As shown in the animation below, the mean periods are generally fine in this region during the simulation:
At normal, low-tide conditions, the channels are well-defined, and the solution is reasonable. However, as the storm moves through the region, it floods the marshes in the region. At the edges of these marshes, where the bathymetry changes rapidly from the relatively deeper channels to the relatively shallow floodplains, is where the mean periods become unrealistic physically. We see mean periods of 20s or longer.
This spurious behavior is similar to the earlier problems we observed with wave refraction on coarse meshes in deep water. The problem usually occurs at one or a few vertices where the bathymetry is changing too rapidly for the mesh to resolve properly. SWAN refracts too much energy to these vertices, resulting in spikes or peaks in the computed solution. In this case, we did not see spikes in the significant wave heights, because they were depth-limited. But we do see spikes in the wave periods.
Looking at the bathymetry and topography, even on this super-refined mesh, it is easy to see the problem areas:
The spikes in the periods correspond to the regions with the large gradients in the bathymetry, such as in the middle-left of this image (approximately 79.755W, 32.83N). The bathymetry changes by 12m over only 3-4 elements.
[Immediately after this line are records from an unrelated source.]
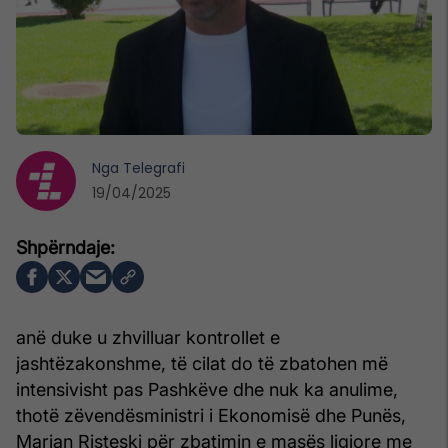
Nga
Telegrafi
19/04/2025
anë duke u zhvilluar kontrollet e
jashtëzakonshme, të cilat do të zbatohen më
intensivisht pas Pashkëve dhe nuk ka anulime,
thotë zëvendësministri i Ekonomisë dhe Punës,
Marjan Risteski për zbatimin e masës ligjore me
As noted above, although we increased the resolution on this SC12x16, so that the mesh sizes range down to about 25m, we did not add any new information because we interpolated linearly from the original mesh. In fact, the bathymetry and topography is identical on the original SC12 mesh:
The mesh sizes may have decreased as we refined uniformly the SC12 mesh, but the representation of the bathymetry and topography did not improve, because we interpolated linearly from the original mesh. The smaller mesh sizes did have a positive effect, because the spurious peak periods did become more localized as the mesh was refined, but refinement was not enough to remove entirely the problem areas. Even on the super-refined SC12x16 mesh, there were still a few regions with peak periods of 30s or longer.
Thus, wave refraction in SWAN requires meshes that are highly-resolved and smooth. The local mesh resolution must be adequate to capture the small-scale features and gradients in the bathymetry, and it must be applied using a mesh-scale averaging, so that the representation is smooth in the mesh. Otherwise, SWAN will refract too much wave energy to too few vertices, resulting in spikes in the computed solution.
Future work should concentrate on the development of guidelines for the generation of unstructured meshes for use with SWAN. Perhaps the problem can be reproduced on an idealized test mesh, and then investigated further. It would be great to know exactly the gradients and conditions that cause this problematic behavior, so that they can be avoided as the meshes are generated.